# [练习目标]
把下面所有数据逐行整理成 Markdown 表格，空行不算，两列分别是"行号"和"内容"。

============

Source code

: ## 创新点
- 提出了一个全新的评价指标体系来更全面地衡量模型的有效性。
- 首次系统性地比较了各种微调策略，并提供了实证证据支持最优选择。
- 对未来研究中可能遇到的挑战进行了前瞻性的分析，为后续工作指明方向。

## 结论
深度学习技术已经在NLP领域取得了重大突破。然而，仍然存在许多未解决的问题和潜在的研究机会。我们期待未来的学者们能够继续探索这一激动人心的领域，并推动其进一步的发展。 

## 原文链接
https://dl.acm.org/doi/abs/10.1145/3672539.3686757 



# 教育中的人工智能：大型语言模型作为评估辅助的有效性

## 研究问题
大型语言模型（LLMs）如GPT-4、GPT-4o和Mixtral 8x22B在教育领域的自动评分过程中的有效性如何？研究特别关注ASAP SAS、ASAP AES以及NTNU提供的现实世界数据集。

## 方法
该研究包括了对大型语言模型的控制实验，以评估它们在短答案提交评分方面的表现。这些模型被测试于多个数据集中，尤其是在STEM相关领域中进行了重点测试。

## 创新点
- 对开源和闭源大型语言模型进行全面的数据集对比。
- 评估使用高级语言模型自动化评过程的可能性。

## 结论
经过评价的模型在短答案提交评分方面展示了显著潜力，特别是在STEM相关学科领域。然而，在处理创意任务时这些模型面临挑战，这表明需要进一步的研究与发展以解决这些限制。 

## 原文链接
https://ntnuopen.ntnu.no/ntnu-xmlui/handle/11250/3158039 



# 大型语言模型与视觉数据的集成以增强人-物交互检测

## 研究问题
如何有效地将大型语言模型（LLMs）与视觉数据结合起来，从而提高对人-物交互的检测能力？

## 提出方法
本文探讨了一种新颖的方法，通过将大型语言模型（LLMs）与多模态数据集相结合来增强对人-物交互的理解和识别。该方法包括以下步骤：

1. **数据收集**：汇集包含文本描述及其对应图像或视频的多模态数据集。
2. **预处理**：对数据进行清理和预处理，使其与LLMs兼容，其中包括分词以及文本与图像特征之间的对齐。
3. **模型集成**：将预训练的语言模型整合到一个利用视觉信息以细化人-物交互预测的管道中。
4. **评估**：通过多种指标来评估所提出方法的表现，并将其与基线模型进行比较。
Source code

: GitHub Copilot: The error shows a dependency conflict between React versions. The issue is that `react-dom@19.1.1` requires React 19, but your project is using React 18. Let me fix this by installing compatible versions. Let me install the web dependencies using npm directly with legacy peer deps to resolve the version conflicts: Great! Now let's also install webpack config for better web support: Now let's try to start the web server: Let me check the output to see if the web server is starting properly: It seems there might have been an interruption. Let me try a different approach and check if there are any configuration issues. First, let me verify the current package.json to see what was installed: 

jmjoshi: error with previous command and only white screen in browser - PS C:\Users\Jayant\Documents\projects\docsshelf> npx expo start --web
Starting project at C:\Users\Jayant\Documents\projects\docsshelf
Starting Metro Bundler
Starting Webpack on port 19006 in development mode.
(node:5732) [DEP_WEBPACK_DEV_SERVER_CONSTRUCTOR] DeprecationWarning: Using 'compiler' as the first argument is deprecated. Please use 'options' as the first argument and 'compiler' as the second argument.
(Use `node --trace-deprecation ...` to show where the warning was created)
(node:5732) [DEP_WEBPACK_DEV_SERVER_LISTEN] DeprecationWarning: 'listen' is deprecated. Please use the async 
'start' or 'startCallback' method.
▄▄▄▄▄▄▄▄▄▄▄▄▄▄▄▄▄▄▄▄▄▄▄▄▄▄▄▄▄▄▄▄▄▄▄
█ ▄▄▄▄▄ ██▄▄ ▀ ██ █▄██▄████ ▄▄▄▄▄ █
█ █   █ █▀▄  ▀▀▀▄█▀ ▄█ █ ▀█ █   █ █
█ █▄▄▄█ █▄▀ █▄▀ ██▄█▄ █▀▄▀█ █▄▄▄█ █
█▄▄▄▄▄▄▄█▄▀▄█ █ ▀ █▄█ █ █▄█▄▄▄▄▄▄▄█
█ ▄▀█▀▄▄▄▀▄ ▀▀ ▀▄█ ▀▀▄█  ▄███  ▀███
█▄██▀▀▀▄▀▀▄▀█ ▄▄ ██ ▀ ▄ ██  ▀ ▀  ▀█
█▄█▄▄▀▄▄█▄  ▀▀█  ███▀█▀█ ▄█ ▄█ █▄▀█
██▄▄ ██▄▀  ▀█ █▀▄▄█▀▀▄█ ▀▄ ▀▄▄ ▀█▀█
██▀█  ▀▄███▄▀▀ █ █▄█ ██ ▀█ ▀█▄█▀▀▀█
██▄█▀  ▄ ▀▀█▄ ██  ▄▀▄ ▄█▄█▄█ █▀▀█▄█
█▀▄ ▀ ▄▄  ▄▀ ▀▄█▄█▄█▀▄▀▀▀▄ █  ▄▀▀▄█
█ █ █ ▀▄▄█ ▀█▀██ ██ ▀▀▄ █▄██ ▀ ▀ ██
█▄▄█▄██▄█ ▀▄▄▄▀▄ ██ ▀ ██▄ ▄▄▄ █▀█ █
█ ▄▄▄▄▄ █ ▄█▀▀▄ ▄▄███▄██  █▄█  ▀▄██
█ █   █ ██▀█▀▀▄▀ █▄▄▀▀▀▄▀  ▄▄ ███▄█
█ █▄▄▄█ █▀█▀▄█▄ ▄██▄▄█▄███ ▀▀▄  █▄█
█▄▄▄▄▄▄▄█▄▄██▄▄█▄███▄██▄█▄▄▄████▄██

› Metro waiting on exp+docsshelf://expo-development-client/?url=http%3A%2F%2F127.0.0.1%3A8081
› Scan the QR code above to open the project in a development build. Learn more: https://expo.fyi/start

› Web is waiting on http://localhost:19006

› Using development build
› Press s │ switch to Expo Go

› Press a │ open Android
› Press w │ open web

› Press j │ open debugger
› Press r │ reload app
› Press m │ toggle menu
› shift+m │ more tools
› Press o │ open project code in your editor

============

# [书面解答]
| 行号 | 内容 |
|---|---|
| 1 | Source code |
| 2 | : ## 创新点 |
| 3 | - 提出了一个全新的评价指标体系来更全面地衡量模型的有效性。 |
| 4 | - 首次系统性地比较了各种微调策略，并提供了实证证据支持最优选择。 |
| 5 | - 对未来研究中可能遇到的挑战进行了前瞻性的分析，为后续工作指明方向。 |
| 6 | ## 结论 |
| 7 | 深度学习技术已经在NLP领域取得了重大突破。然而，仍然存在许多未解决的问题和潜在的研究机会。我们期待未来的学者们能够继续探索这一激动人心的领域，并推动其进一步的发展。  |
| 8 | ## 原文链接 |
| 9 | https://dl.acm.org/doi/abs/10.1145/3672539.3686757  |
| 10 | # 教育中的人工智能：大型语言模型作为评估辅助的有效性 |
| 11 | ## 研究问题 |
| 12 | 大型语言模型（LLMs）如GPT-4、GPT-4o和Mixtral 8x22B在教育领域的自动评分过程中的有效性如何？研究特别关注ASAP SAS、ASAP AES以及NTNU提供的现实世界数据集。 |
| 13 | ## 方法 |
| 14 | 该研究包括了对大型语言模型的控制实验，以评估它们在短答案提交评分方面的表现。这些模型被测试于多个数据集中，尤其是在STEM相关领域中进行了重点测试。 |
| 15 | ## 创新点 |
| 16 | - 对开源和闭源大型语言模型进行全面的数据集对比。 |
| 17 | - 评估使用高级语言模型自动化评过程的可能性。 |
| 18 | ## 结论 |
| 19 | 经过评价的模型在短答案提交评分方面展示了显著潜力，特别是在STEM相关学科领域。然而，在处理创意任务时这些模型面临挑战，这表明需要进一步的研究与发展以解决这些限制。  |
| 20 | ## 原文链接 |
| 21 | https://ntnuopen.ntnu.no/ntnu-xmlui/handle/11250/3158039  |
| 22 | # 大型语言模型与视觉数据的集成以增强人-物交互检测 |
| 23 | ## 研究问题 |
| 24 | 如何有效地将大型语言模型（LLMs）与视觉数据结合起来，从而提高对人-物交互的检测能力？ |
| 25 | ## 提出方法 |
| 26 | 本文探讨了一种新颖的方法，通过将大型语言模型（LLMs）与多模态数据集相结合来增强对人-物交互的理解和识别。该方法包括以下步骤： |
| 27 | 1. **数据收集**：汇集包含文本描述及其对应图像或视频的多模态数据集。 |
| 28 | 2. **预处理**：对数据进行清理和预处理，使其与LLMs兼容，其中包括分词以及文本与图像特征之间的对齐。 |
| 29 | 3. **模型集成**：将预训练的语言模型整合到一个利用视觉信息以细化人-物交互预测的管道中。 |
| 30 | 4. **评估**：通过多种指标来评估所提出方法的表现，并将其与基线模型进行比较。 |
| 31 | Source code |
| 32 | : GitHub Copilot: The error shows a dependency conflict between React versions. The issue is that `react-dom@19.1.1` requires React 19, but your project is using React 18. Let me fix this by installing compatible versions. Let me install the web dependencies using npm directly with legacy peer deps to resolve the version conflicts: Great! Now let's also install webpack config for better web support: Now let's try to start the web server: Let me check the output to see if the web server is starting properly: It seems there might have been an interruption. Let me try a different approach and check if there are any configuration issues. First, let me verify the current package.json to see what was installed:  |
| 33 | jmjoshi: error with previous command and only white screen in browser - PS C:\Users\Jayant\Documents\projects\docsshelf> npx expo start --web |
| 34 | Starting project at C:\Users\Jayant\Documents\projects\docsshelf |
| 35 | Starting Metro Bundler |
| 36 | Starting Webpack on port 19006 in development mode. |
| 37 | (node:5732) [DEP_WEBPACK_DEV_SERVER_CONSTRUCTOR] DeprecationWarning: Using 'compiler' as the first argument is deprecated. Please use 'options' as the first argument and 'compiler' as the second argument. |
| 38 | (Use `node --trace-deprecation ...` to show where the warning was created) |
| 39 | (node:5732) [DEP_WEBPACK_DEV_SERVER_LISTEN] DeprecationWarning: 'listen' is deprecated. Please use the async  |
| 40 | 'start' or 'startCallback' method. |
| 41 | ▄▄▄▄▄▄▄▄▄▄▄▄▄▄▄▄▄▄▄▄▄▄▄▄▄▄▄▄▄▄▄▄▄▄▄ |
| 42 | █ ▄▄▄▄▄ ██▄▄ ▀ ██ █▄██▄████ ▄▄▄▄▄ █ |
| 43 | █ █   █ █▀▄  ▀▀▀▄█▀ ▄█ █ ▀█ █   █ █ |
| 44 | █ █▄▄▄█ █▄▀ █▄▀ ██▄█▄ █▀▄▀█ █▄▄▄█ █ |
| 45 | █▄▄▄▄▄▄▄█▄▀▄█ █ ▀ █▄█ █ █▄█▄▄▄▄▄▄▄█ |
| 46 | █ ▄▀█▀▄▄▄▀▄ ▀▀ ▀▄█ ▀▀▄█  ▄███  ▀███ |
| 47 | █▄██▀▀▀▄▀▀▄▀█ ▄▄ ██ ▀ ▄ ██  ▀ ▀  ▀█ |
| 48 | █▄█▄▄▀▄▄█▄  ▀▀█  ███▀█▀█ ▄█ ▄█ █▄▀█ |
| 49 | ██▄▄ ██▄▀  ▀█ █▀▄▄█▀▀▄█ ▀▄ ▀▄▄ ▀█▀█ |
| 50 | ██▀█  ▀▄███▄▀▀ █ █▄█ ██ ▀█ ▀█▄█▀▀▀█ |
| 51 | ██▄█▀  ▄ ▀▀█▄ ██  ▄▀▄ ▄█▄█▄█ █▀▀█▄█ |
| 52 | █▀▄ ▀ ▄▄  ▄▀ ▀▄█▄█▄█▀▄▀▀▀▄ █  ▄▀▀▄█ |
| 53 | █ █ █ ▀▄▄█ ▀█▀██ ██ ▀▀▄ █▄██ ▀ ▀ ██ |
| 54 | █▄▄█▄██▄█ ▀▄▄▄▀▄ ██ ▀ ██▄ ▄▄▄ █▀█ █ |
| 55 | █ ▄▄▄▄▄ █ ▄█▀▀▄ ▄▄███▄██  █▄█  ▀▄██ |
| 56 | █ █   █ ██▀█▀▀▄▀ █▄▄▀▀▀▄▀  ▄▄ ███▄█ |
| 57 | █ █▄▄▄█ █▀█▀▄█▄ ▄██▄▄█▄███ ▀▀▄  █▄█ |
| 58 | █▄▄▄▄▄▄▄█▄▄██▄▄█▄███▄██▄█▄▄▄████▄██ |
| 59 | › Metro waiting on exp+docsshelf://expo-development-client/?url=http%3A%2F%2F127.0.0.1%3A8081 |
| 60 | › Scan the QR code above to open the project in a development build. Learn more: https://expo.fyi/start |
| 61 | › Web is waiting on http://localhost:19006 |
| 62 | › Using development build |
| 63 | › Press s │ switch to Expo Go |
| 64 | › Press a │ open Android |
| 65 | › Press w │ open web |
| 66 | › Press j │ open debugger |
| 67 | › Press r │ reload app |
| 68 | › Press m │ toggle menu |
| 69 | › shift+m │ more tools |
| 70 | › Press o │ open project code in your editor |